Maxim Linchits wrote:
OK if we are doing examples, take Chomsky, he's made his views on the war in Europe pretty clear. Also, criticising allied atrocities need not mean taking a pacifist position on WW2, indeed that's probably how much of the international socialist left sees the subject. What makes you think your view is non-controversial whereas andy newman's is beyond the pale?
My view is only non-controversial from the standpoint of Marxism. For liberals and the fake left (CP and fellow travelers like Andy Newman), the support for FDR and Churchill is motivated by a mixture of pro-Soviet feelings and reformist illusions about the New Deal and Churchill's coalition with Labour, which Newman regarded as favoring working class interests.
Even if imperialist support for Stalin had the effect of reducing Nazi effectiveness by 10 percent or so (remember that aid only began to flow after the back of the Nazi invasion had already been broken), much more was lost by Stalin's bargaining chips offered as a trade-off. France came under bourgeois rule while the CP led resistance had all the power. In Greece, the CP led resistance was stabbed in the back by Stalin in order to keep his end of the sordid bargain.

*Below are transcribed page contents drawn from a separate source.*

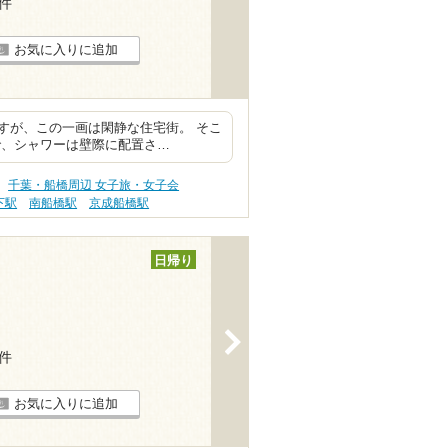
2件
お気に入りに追加
すが、この一画は閑静な住宅街。 そこ
で、シャワーは壁際に配置さ…
千葉・船橋周辺 女子旅・女子会
下駅
南船橋駅
京成船橋駅
日帰り
>
2件
お気に入りに追加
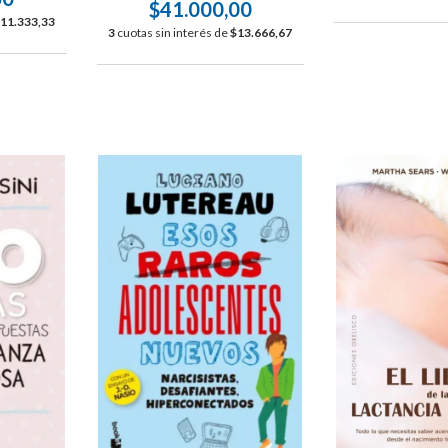
$41.000,00
11.333,33
3
cuotas sin interés de
$13.666,67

The alliance with imperialism culminated in the Yalta and Potsdam treaties which left Western Europe in capitalist hands, as well as other agreements that sold out the Palestinians and Vietnamese.
This was the net effect of having a totally nationalistic ruler in the Kremlin who sought nothing more than to keep imperialism satiated while socialism could supposedly be built in one country. The whole thing was a disaster that the left is still paying for.